### RECORDED INFORMATION
══════════════════════════════

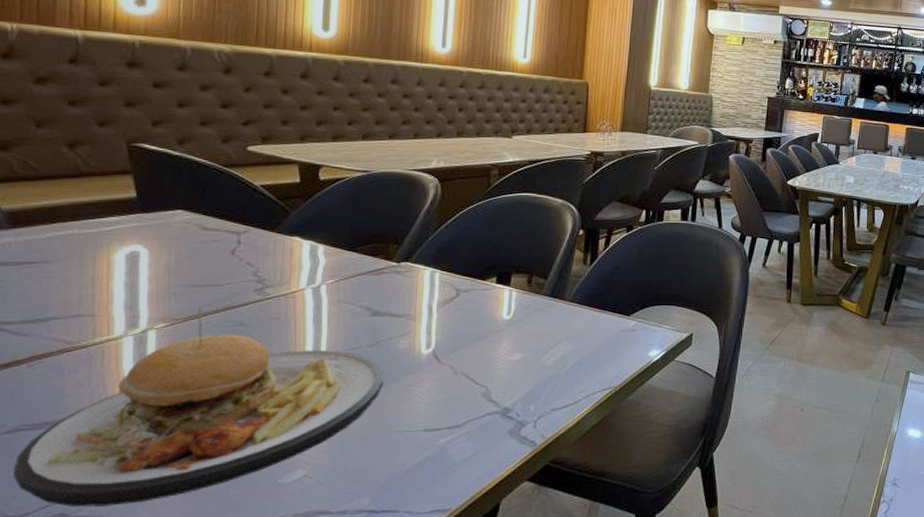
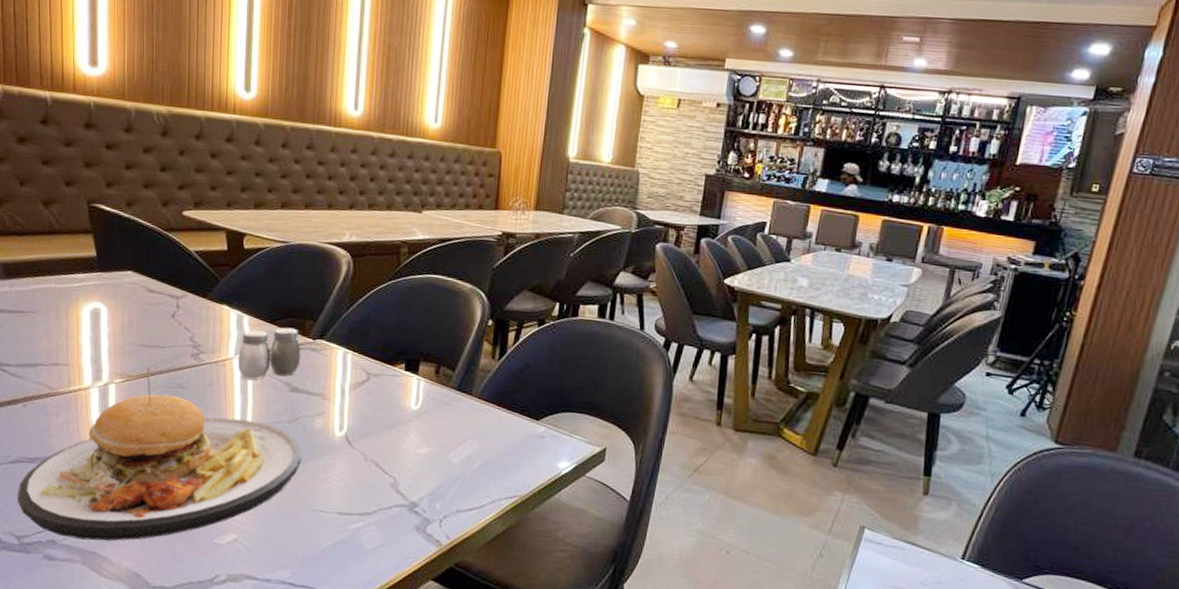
salt and pepper shaker: none [310,253,384,309] -> present [238,327,301,381]

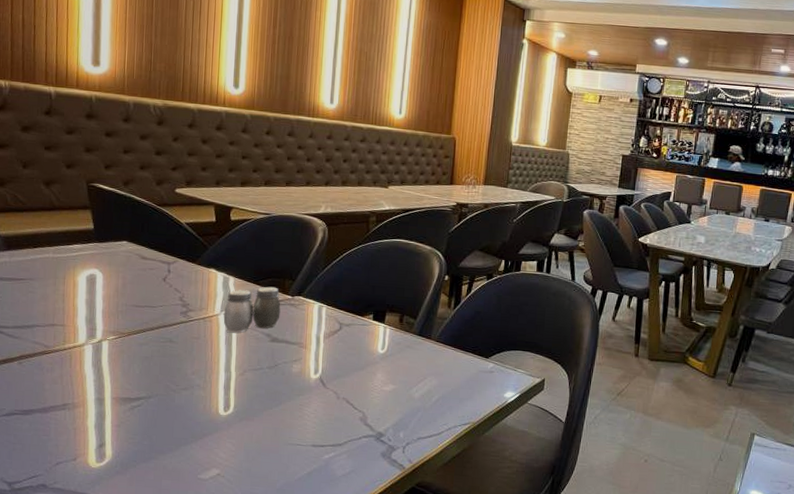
plate: present [17,367,301,541] -> none [9,325,280,483]

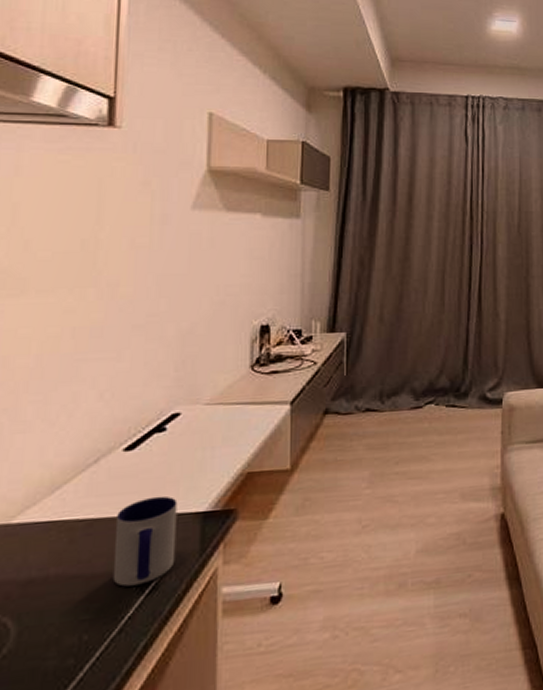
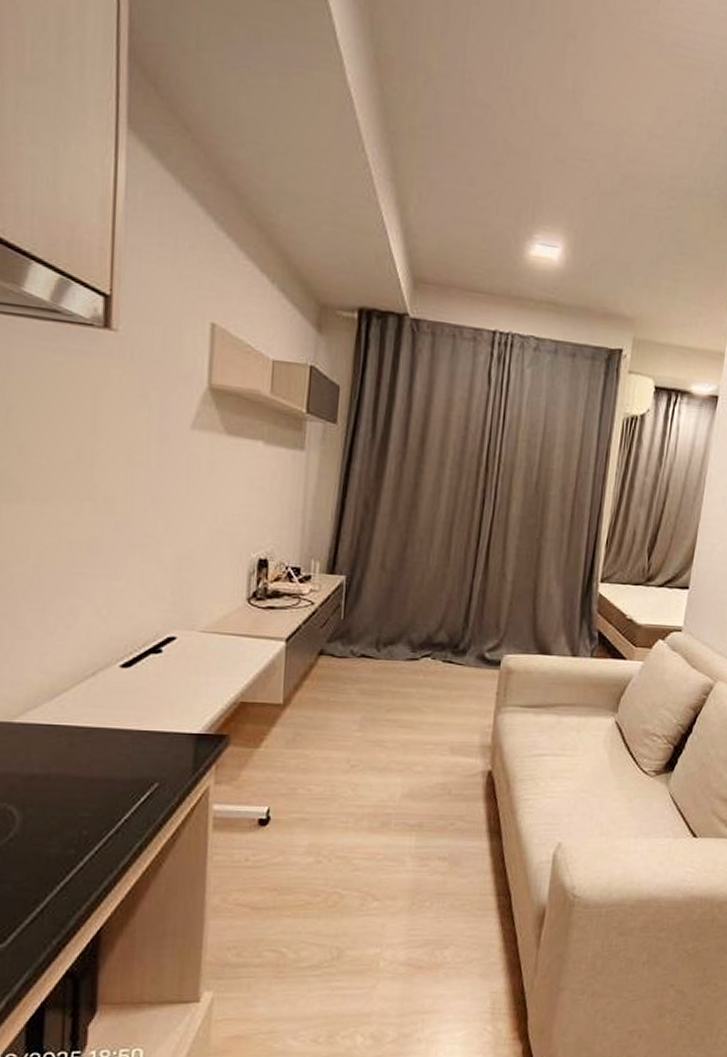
mug: present [112,496,178,587] -> none [110,714,172,793]

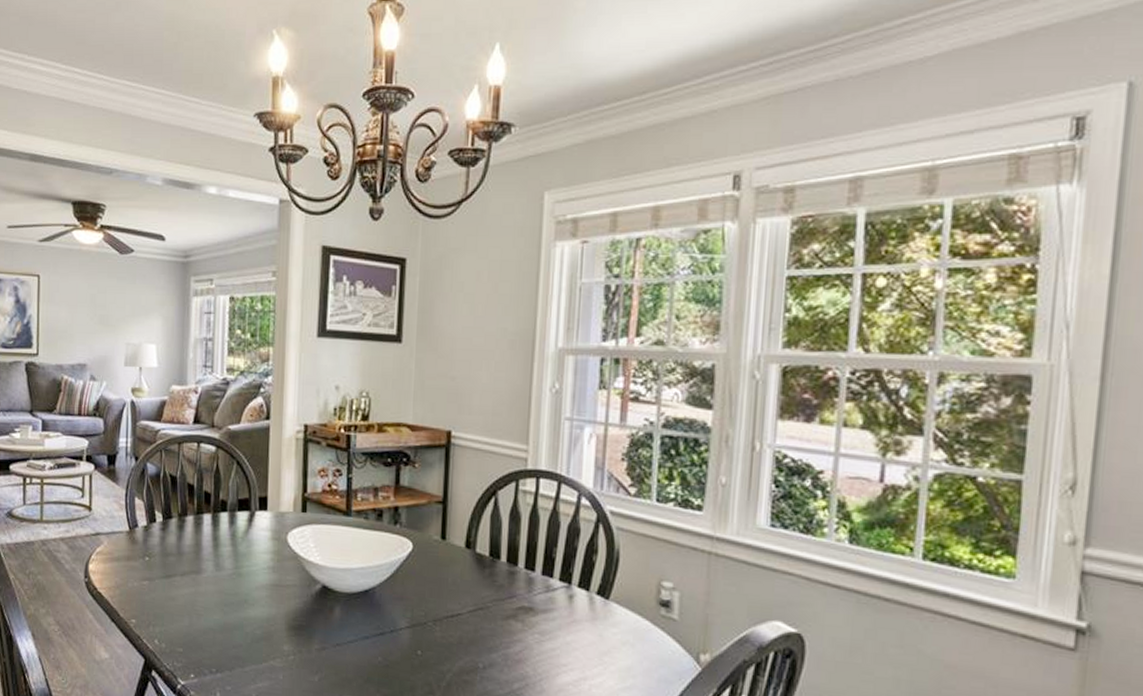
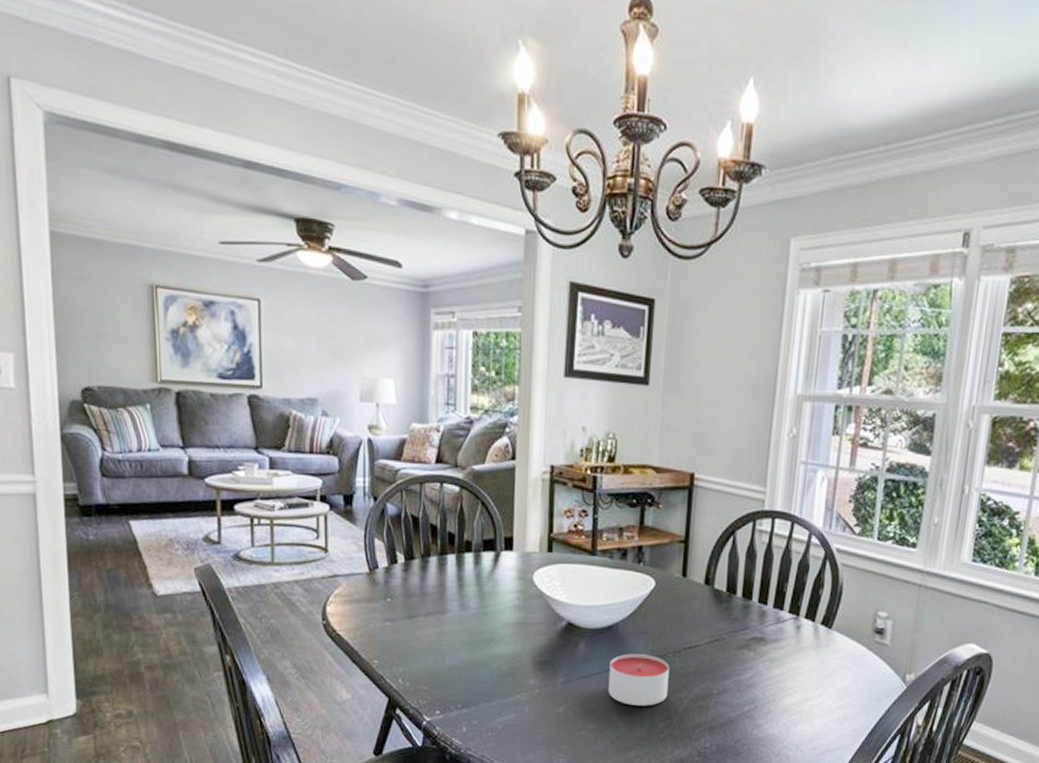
candle: none [365,620,430,679] -> present [608,653,670,706]

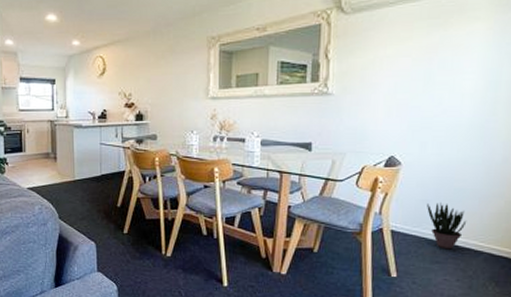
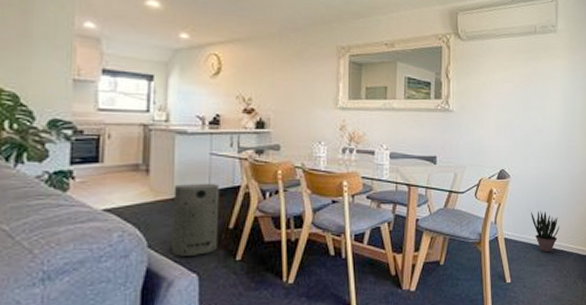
air purifier: none [74,168,110,227] -> present [170,183,220,256]

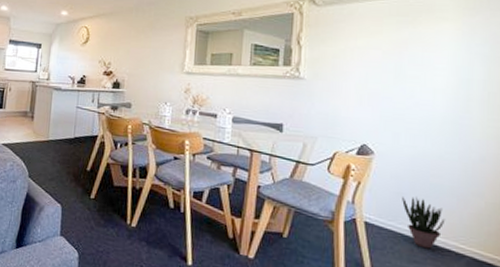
air purifier: present [170,183,220,256] -> none [43,130,82,189]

══════════════════════════════

### PROMPT
The lines holding the word "purifier" are the answer. Find them in the entries and copy them.

### PROBLEM SOLUTION
air purifier: none [74,168,110,227] -> present [170,183,220,256]
air purifier: present [170,183,220,256] -> none [43,130,82,189]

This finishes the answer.